Sir, the paper by Shearer et al (BDJ2004, 196: 93–98) was very enlightening and demonstrated some very entrenched views held by many anaesthetists in Scotland. These suggest to me that some of the opinions expressed may be informed more by professional self-interest than simply patient safety since no evidence was offered why the anaesthetists felt that, on the whole, dentists should not carry out conscious sedation.
The shared airway was mentioned but, by definition, conscious sedation should be no more of a problem than where routine dentistry is carried out using local anaesthesia alone. The opinions of anaesthetists, however highly skilled, are still just that and, like those given in the Poswillo Report1, were not strictly evidence-based.
If the consensus opinion of the Scottish anaesthetists were to be taken to its logical conclusion then all dental sedation cases should be transferred to hospital. This clearly, given the present situation in the NHS, would be impossible, greatly increase the cost per case and would probably not bring any tangible health gain. The ability of anaesthetists to carry out effective sedation should be closely examined.
There is anecdotal evidence that some anaesthetists do not titrate the dose of the sedative agent according to the patient response, but would give what is in their opinion a safe standard bolus dose weight; when using midazolam, for example, this could vary from a 2mg to 10mg which clearly might either give insufficient sedation to enable satisfactory operative dentistry to be carried out or, in frail patients, elicit an excessive response with a real risk of loss of consciousness.
There can be no universal standard dose because the levels of anxiety in patients can vary hugely as do their responses to the sedating agent. Indeed dentists have recounted to me instances where the sedation has been routinely administered by an anaesthetist who required that patients fast before treatment and where the depth of sedation exceeded the level where loss of consciousness was unlikely.
This type of sedation is not the sort practised by dentists and certainly would not be approved of by Poswillo1 or by the Department of Health2. The transfer of all dental general anaesthesia (DGA) into hospital settings following the recommendation of the Department of Health Report in 20002 has led to long waiting lists in many areas.
The possible transfer of dental sedation to an acute setting would have devastating effects on waiting times for treatment and create huge problems in patient management. If dental sedation were to be transferred to anaesthetic hospital departments it follows that all sedation (including relative analgesia) would fall within the domain of the anaesthetist.
This would necessitate that the midwives' use of nitrous oxide in the delivery suite could then only be sanctioned if anaesthetic staff were present at all times. This muddled thinking needs to be tempered with some hard evidence that looks carefully at risk.
All clinical interventions carry risk; the task is to look at probabilities and consequences in order to manage risk rationally. The resource implications of anaesthetists having a monopoly of sedation for dentistry is enormous and would effectively outweigh any putative benefit.
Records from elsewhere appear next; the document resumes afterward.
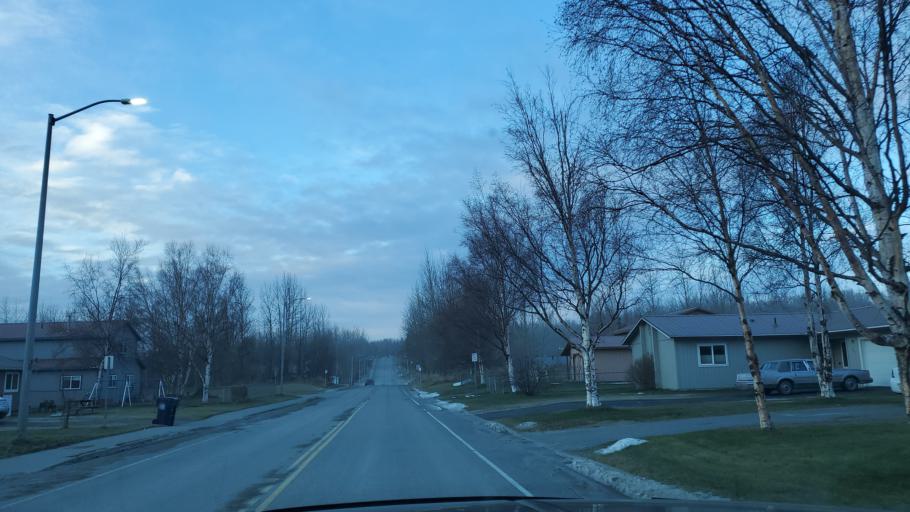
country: US
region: Alaska
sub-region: Matanuska-Susitna Borough
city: Palmer
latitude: 61.6139
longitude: -149.1050
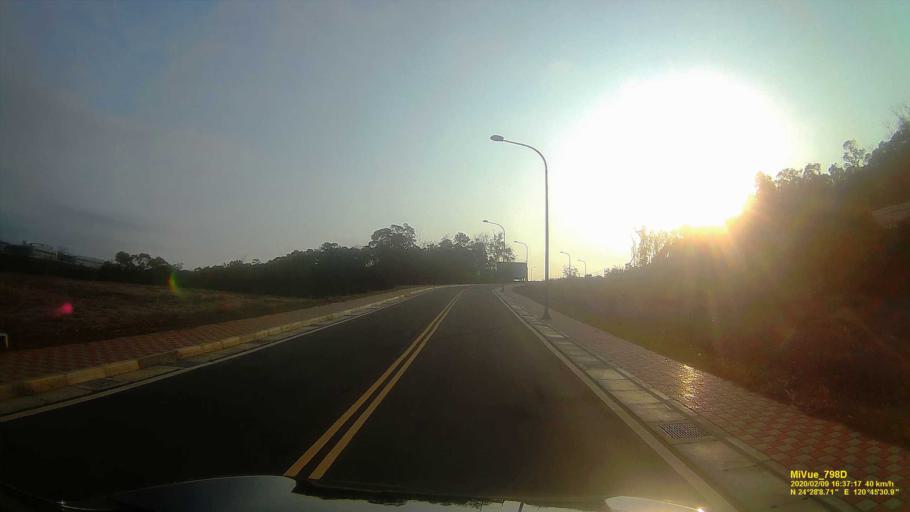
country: TW
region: Taiwan
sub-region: Miaoli
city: Miaoli
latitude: 24.4690
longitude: 120.7585
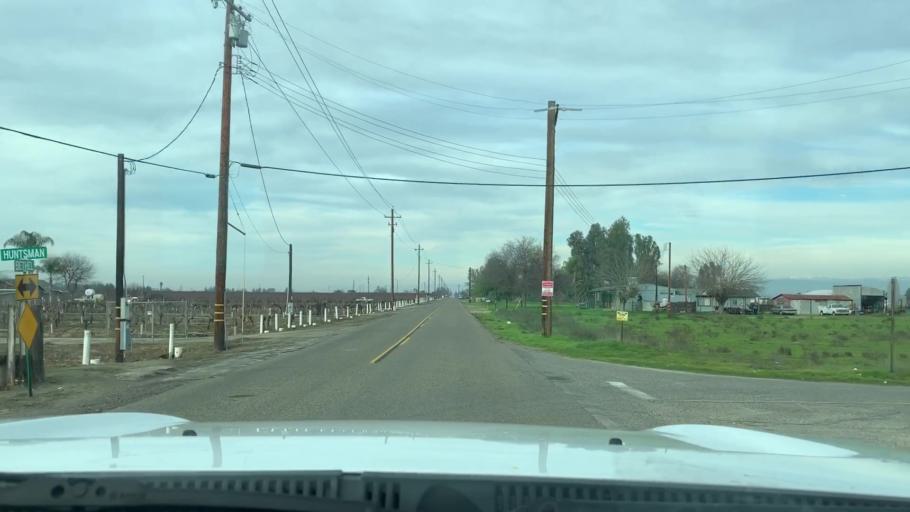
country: US
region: California
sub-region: Fresno County
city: Selma
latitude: 36.5834
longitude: -119.5749
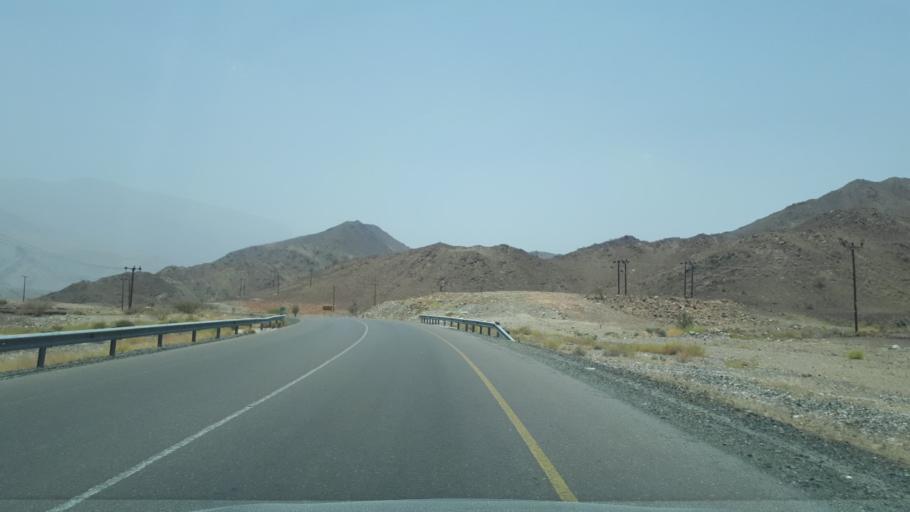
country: OM
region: Al Batinah
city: Rustaq
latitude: 23.4047
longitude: 57.2434
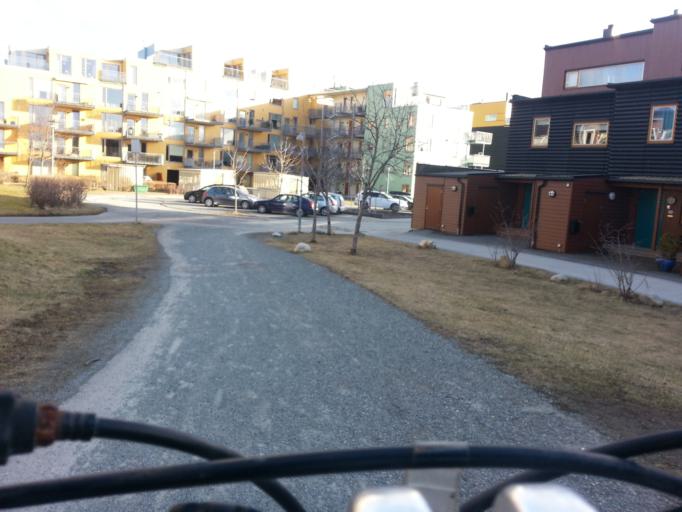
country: NO
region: Sor-Trondelag
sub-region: Trondheim
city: Trondheim
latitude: 63.4493
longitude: 10.4442
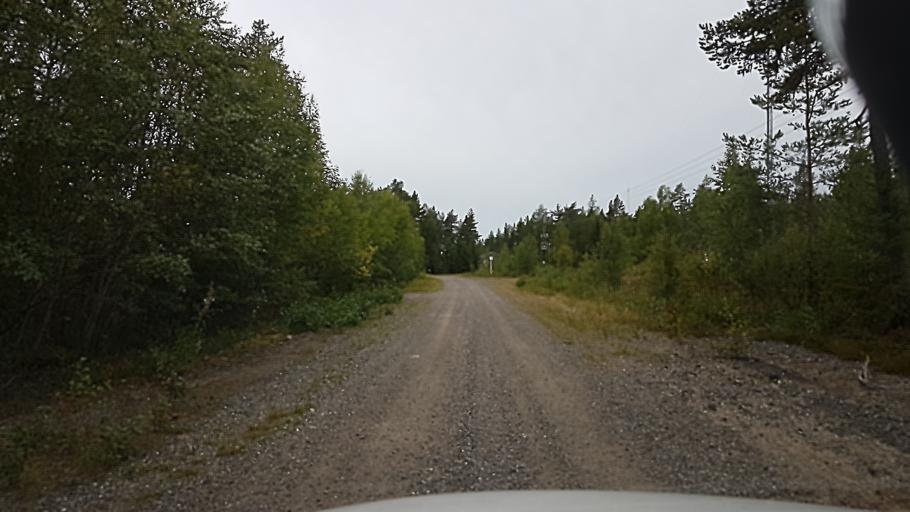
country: SE
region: Gaevleborg
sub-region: Ljusdals Kommun
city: Farila
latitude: 61.8182
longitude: 15.8475
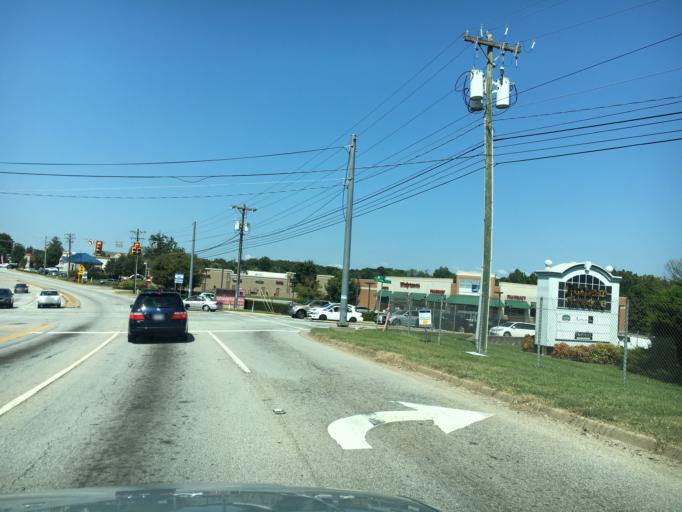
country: US
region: South Carolina
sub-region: Greenville County
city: Five Forks
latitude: 34.8597
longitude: -82.2614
The use of sedation in dentistry needs to be positively encouraged to reduce the need for a DGA, particularly in children, and to avoid exacerbating the problem of large swathes of the population being prevented from seeking timely dental care due to extreme anxiety.
Indeed, a study in Scotland in 19903 concluded that the 'Poswillo Report' had not increased the use of inhalation sedation at all while a similar survey in the North West of England reported a similar under-utilisation of inhalation sedation4.
The use of inhalation sedation can reduce the need for a DGA5. This should help reduce the need for repeat DGAs which has been reported at levels ranging from 9.5% in London6, 23% in Leicester7 an estimated at 25% in Glasgow6 and 31.8% in North Wales8.
I would also like to put the record straight regarding postgraduate courses for conscious sedation. There have been several excellent courses held in North Wales over the last few years providing a mix of didactic teaching and 'hands on' experience and using the expertise of the sedation teachers from dental schools across the UK.
In addition there have been several courses for dental nurses working towards their post-basic qualification in conscious sedation in which the pass rate has been exemplary. North Wales is not a rural backwater but is often ahead of the game!
Those of us who practice sedation need to firmly maintain our right to administer sedation safely and to demonstrate our commitment to high standards of practice, training, clinical audit and continuing professional development. If we do not, who knows when a special interest group might decide that regional block anaesthesia should be the next target?